Saturday, April 21, 2018

Death of a Website

In the summer of 2000, I took a workshop on creating websites. We used Front Page, a program that didn’t make us code directly in HTML, and made it easy to create simple web pages. I was hooked. I created an elaborate teacher website that looked like the computer interface from Star Trek: The Next Generation.

At first, my website was a simple way for students and others to get the handouts that we used in class. I linked the homework calendars, syllabuses, specific assignment sheets, and handouts in HTML form.

Then I realized that I could do far more. I created an FAQ page to address the many parent questions that I had fielded for decades. I took many useful handouts, from grammar and writing to study strategies, research, and public speaking, and put them in a special resources section of the website. I posted my schedule in great detail so students would find it easier to make appointments with me or get in touch.

I speak at several school presentations throughout the year. I talk to seniors and their parents about college essays and freshman parents about responding to progress notices. I took these presentations, my notes on them, and related information and created web pages for them. A few years later, I recorded all of Charles Dicken’s A Tale of Two Cities with explanations and annotations. I posted them on my website.

In short, I put my teacher life on the web for all to see.

Students were not yet carrying around computers during this time. Neither the Chromebook nor the iPad had been released and portable computers were very expensive. However, we had desktop computers throughout the school, and almost every student had access to one at home. Handwritten assignments were becoming rare, and most students produced their work on computer.

I suppose you could call this era Web 1.0. When we started to use tools like turnitin.com, a server to which students upload their work that checks for plagiarism and allows for digital feedback, I needed to make some significant updates to my website. I incorporated Google products into it.  I gave it a makeover.

By this point, my website had several thousand pages, most of which were always accessible. In about fifteen years, I had fully integrated this website and its online resources into the fabric of my teaching.

In the summer of 2015, our district updated its website, and all of a sudden, I could not get to my website and make changes. I called the person in charge and was told that my website had been “legacied.” I almost threw up. I thought I might cry. I explained that this was not a little three-page site with my phone number and email address; it was an integral part of my teaching! I begged not to have it taken away!
 

I was heard. My website was “migrated.” I continued to change the quotation on the front page weekly. I updated it so it had everything students, parents, case managers, and others would need.

After we distributed Chromebooks and kids brought their individual devices to school, the website became a digital blackboard, a powerful way to extend the classroom beyond the walls of the school.

My district is now going to use a learning management system called Schoology next year and it will work as well or better than my old website. Schoology will be one-stop shopping for all learning materials, grades, and school information. It will be better than my old website.

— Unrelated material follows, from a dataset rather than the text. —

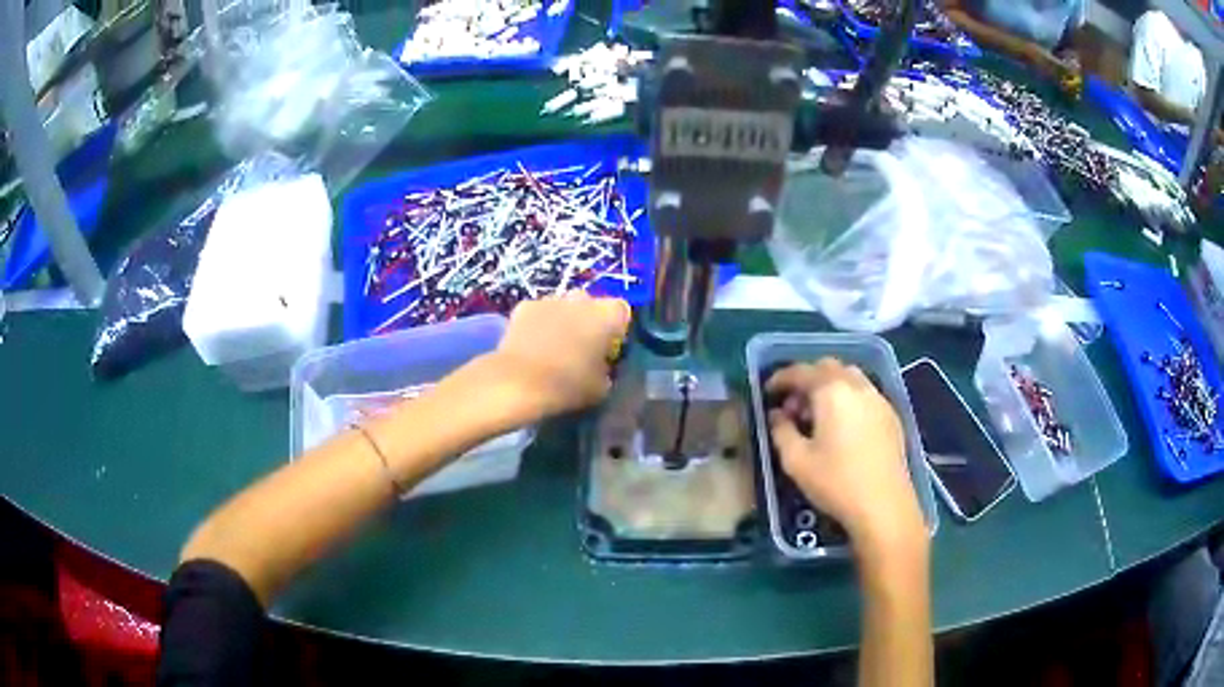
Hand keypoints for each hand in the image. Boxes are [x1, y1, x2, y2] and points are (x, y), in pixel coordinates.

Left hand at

So I am about to voluntarily close it. No one is making me. It is time. It has lived its life and now there are tools that will function more effectively. Mr. Hirsch’s Online Classroom will close after almost eighteen years of service. That’s a long run for technology in the twenty-first century. I don’t know if the old site will still be accessible, but I don’t think that anyone will miss it. It lasted longer than any of my computers.

Who knows how future children will access school information and on what devices? Perhaps I hung on to the old website too long. My goal is always to help develop independent and self-directed learners. My old website helped me do this. I am hopeful that the new system will do this even better. At the end of this school year, my website will truly be officially retired. It is sad, but it is time.